#### Task to carry out
Reproduce every record exactly.

#### The input
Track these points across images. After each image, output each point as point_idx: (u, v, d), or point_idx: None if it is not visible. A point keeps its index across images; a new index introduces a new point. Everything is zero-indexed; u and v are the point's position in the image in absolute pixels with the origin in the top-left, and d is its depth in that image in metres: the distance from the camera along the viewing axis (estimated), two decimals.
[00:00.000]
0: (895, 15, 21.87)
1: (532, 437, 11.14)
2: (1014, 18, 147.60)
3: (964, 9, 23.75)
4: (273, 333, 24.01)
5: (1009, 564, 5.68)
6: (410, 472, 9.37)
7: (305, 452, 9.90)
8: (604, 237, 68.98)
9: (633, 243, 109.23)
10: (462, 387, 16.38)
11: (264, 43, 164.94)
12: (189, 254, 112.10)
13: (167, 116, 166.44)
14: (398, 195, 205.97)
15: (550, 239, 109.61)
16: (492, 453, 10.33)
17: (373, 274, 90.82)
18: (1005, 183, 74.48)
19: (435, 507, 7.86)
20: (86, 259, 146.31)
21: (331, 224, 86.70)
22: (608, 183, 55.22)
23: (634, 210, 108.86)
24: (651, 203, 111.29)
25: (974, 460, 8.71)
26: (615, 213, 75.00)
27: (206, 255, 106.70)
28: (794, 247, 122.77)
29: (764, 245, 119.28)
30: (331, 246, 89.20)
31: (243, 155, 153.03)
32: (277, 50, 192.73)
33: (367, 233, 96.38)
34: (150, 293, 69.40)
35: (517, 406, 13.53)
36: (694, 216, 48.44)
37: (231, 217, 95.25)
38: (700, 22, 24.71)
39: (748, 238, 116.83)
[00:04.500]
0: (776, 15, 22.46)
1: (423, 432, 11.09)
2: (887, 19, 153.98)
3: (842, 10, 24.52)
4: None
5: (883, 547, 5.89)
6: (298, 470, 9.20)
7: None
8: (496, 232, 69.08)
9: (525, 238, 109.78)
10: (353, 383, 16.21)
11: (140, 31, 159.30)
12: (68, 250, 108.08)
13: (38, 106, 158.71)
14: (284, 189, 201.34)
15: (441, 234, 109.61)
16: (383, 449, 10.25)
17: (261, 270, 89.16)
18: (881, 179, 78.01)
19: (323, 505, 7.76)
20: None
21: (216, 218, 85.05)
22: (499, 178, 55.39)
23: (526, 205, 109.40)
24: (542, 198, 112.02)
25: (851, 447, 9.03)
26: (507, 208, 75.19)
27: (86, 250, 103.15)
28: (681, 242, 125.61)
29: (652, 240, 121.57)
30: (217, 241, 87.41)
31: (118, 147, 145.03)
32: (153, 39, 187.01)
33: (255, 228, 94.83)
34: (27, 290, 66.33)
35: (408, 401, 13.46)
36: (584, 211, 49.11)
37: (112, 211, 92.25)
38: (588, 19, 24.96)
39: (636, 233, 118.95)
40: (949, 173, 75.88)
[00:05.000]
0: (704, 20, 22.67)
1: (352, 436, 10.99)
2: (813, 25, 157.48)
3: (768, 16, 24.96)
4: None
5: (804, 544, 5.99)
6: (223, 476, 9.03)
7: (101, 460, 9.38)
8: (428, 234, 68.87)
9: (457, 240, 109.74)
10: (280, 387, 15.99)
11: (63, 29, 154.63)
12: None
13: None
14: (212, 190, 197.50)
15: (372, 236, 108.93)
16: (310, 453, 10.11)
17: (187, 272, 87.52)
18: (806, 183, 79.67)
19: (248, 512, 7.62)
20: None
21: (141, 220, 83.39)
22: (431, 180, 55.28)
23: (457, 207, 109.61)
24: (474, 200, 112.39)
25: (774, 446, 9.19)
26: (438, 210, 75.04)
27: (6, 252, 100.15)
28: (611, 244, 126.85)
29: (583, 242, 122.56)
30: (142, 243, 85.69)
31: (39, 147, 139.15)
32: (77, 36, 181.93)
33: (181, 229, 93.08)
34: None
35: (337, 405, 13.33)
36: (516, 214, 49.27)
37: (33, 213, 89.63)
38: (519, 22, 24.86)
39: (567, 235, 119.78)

#### Worked solution
Track these points across images. After each image, output each point as point_idx: (u, v, d), or point_idx: None if it is not visible. A point keeps its index across images; a new index introduces a new point. Everything is zero-indexed; u and v are the point's position in the image in absolute pixels with the origin in the top-left, and d is its depth in that image in metres: the distance from the camera along the viewing axis (estimated), two decimals.
[00:00.000]
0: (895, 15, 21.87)
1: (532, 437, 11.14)
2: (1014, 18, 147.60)
3: (964, 9, 23.75)
4: (273, 333, 24.01)
5: (1009, 564, 5.68)
6: (410, 472, 9.37)
7: (305, 452, 9.90)
8: (604, 237, 68.98)
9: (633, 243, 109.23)
10: (462, 387, 16.38)
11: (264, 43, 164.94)
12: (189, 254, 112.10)
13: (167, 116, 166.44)
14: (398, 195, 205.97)
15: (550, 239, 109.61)
16: (492, 453, 10.33)
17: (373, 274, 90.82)
18: (1005, 183, 74.48)
19: (435, 507, 7.86)
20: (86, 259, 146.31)
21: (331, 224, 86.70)
22: (608, 183, 55.22)
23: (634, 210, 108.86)
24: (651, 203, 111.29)
25: (974, 460, 8.71)
26: (615, 213, 75.00)
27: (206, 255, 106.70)
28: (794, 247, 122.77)
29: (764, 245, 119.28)
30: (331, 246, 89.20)
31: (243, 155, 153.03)
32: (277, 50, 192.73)
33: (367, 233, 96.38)
34: (150, 293, 69.40)
35: (517, 406, 13.53)
36: (694, 216, 48.44)
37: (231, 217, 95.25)
38: (700, 22, 24.71)
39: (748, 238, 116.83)
[00:04.500]
0: (776, 15, 22.46)
1: (423, 432, 11.09)
2: (887, 19, 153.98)
3: (842, 10, 24.52)
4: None
5: (883, 547, 5.89)
6: (298, 470, 9.20)
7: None
8: (496, 232, 69.08)
9: (525, 238, 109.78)
10: (353, 383, 16.21)
11: (140, 31, 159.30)
12: (68, 250, 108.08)
13: (38, 106, 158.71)
14: (284, 189, 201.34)
15: (441, 234, 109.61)
16: (383, 449, 10.25)
17: (261, 270, 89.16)
18: (881, 179, 78.01)
19: (323, 505, 7.76)
20: None
21: (216, 218, 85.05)
22: (499, 178, 55.39)
23: (526, 205, 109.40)
24: (542, 198, 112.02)
25: (851, 447, 9.03)
26: (507, 208, 75.19)
27: (86, 250, 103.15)
28: (681, 242, 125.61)
29: (652, 240, 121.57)
30: (217, 241, 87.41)
31: (118, 147, 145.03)
32: (153, 39, 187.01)
33: (255, 228, 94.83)
34: (27, 290, 66.33)
35: (408, 401, 13.46)
36: (584, 211, 49.11)
37: (112, 211, 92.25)
38: (588, 19, 24.96)
39: (636, 233, 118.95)
40: (949, 173, 75.88)
[00:05.000]
0: (704, 20, 22.67)
1: (352, 436, 10.99)
2: (813, 25, 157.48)
3: (768, 16, 24.96)
4: None
5: (804, 544, 5.99)
6: (223, 476, 9.03)
7: (101, 460, 9.38)
8: (428, 234, 68.87)
9: (457, 240, 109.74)
10: (280, 387, 15.99)
11: (63, 29, 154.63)
12: None
13: None
14: (212, 190, 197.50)
15: (372, 236, 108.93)
16: (310, 453, 10.11)
17: (187, 272, 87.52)
18: (806, 183, 79.67)
19: (248, 512, 7.62)
20: None
21: (141, 220, 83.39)
22: (431, 180, 55.28)
23: (457, 207, 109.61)
24: (474, 200, 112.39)
25: (774, 446, 9.19)
26: (438, 210, 75.04)
27: (6, 252, 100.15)
28: (611, 244, 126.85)
29: (583, 242, 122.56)
30: (142, 243, 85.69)
31: (39, 147, 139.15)
32: (77, 36, 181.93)
33: (181, 229, 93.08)
34: None
35: (337, 405, 13.33)
36: (516, 214, 49.27)
37: (33, 213, 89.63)
38: (519, 22, 24.86)
39: (567, 235, 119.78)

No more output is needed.